§ **Exercise**
Report how many lines in the items below contain the string "median", matching case exactly. Give only the number.

§ **Supplied material**
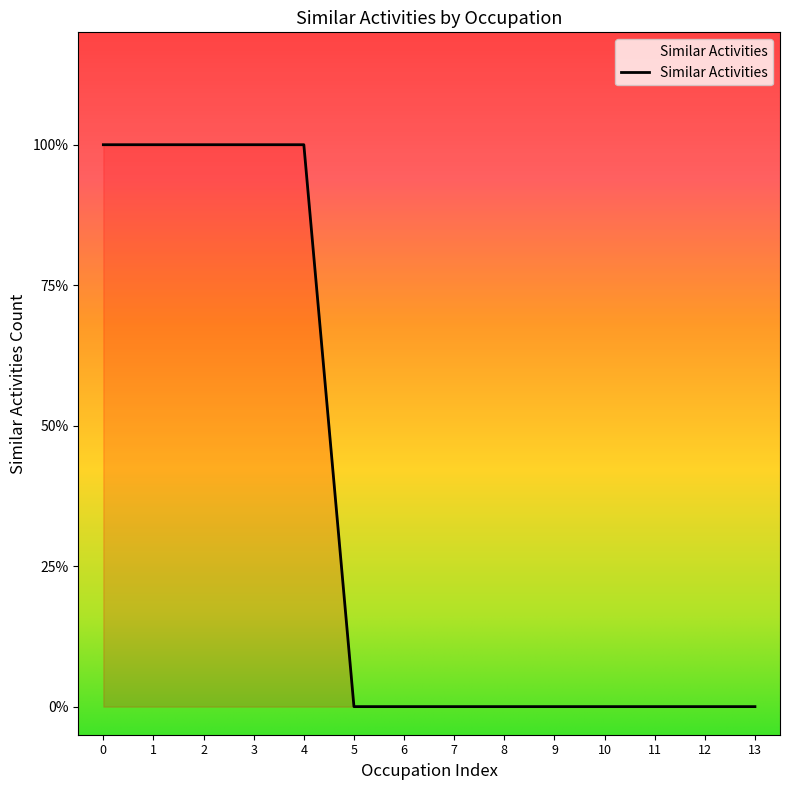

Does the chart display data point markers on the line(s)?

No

...

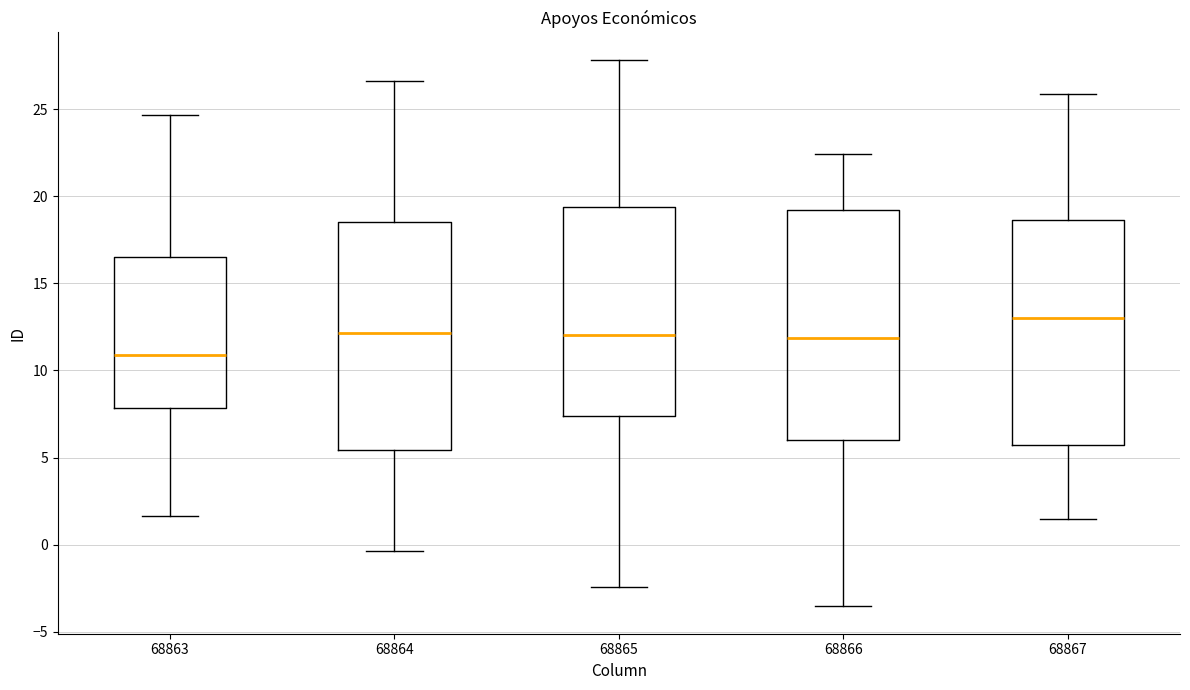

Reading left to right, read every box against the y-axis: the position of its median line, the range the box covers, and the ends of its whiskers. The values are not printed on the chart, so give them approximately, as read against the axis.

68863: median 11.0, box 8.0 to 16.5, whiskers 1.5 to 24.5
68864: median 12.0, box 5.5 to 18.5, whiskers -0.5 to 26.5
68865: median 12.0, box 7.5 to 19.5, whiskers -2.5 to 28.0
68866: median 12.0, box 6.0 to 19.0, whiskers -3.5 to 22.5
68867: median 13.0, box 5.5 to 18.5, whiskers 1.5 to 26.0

...

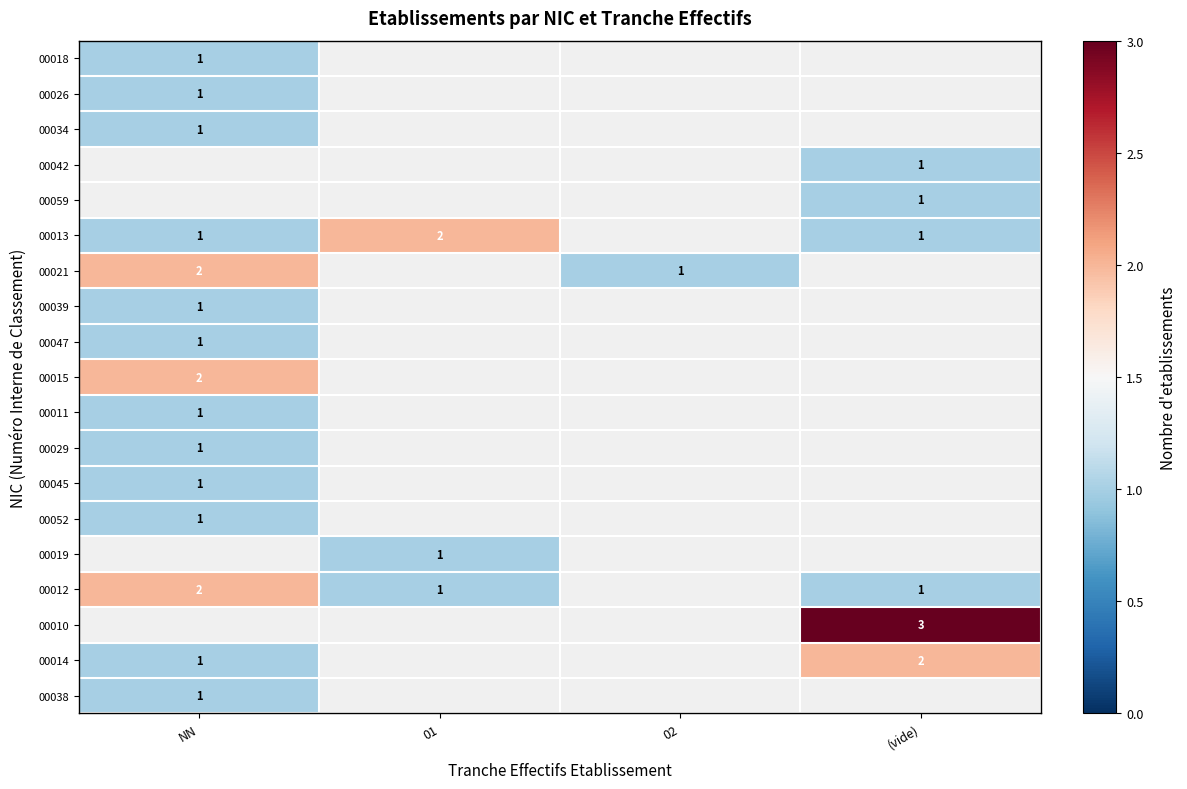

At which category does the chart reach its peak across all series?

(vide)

§ **Your solution**
6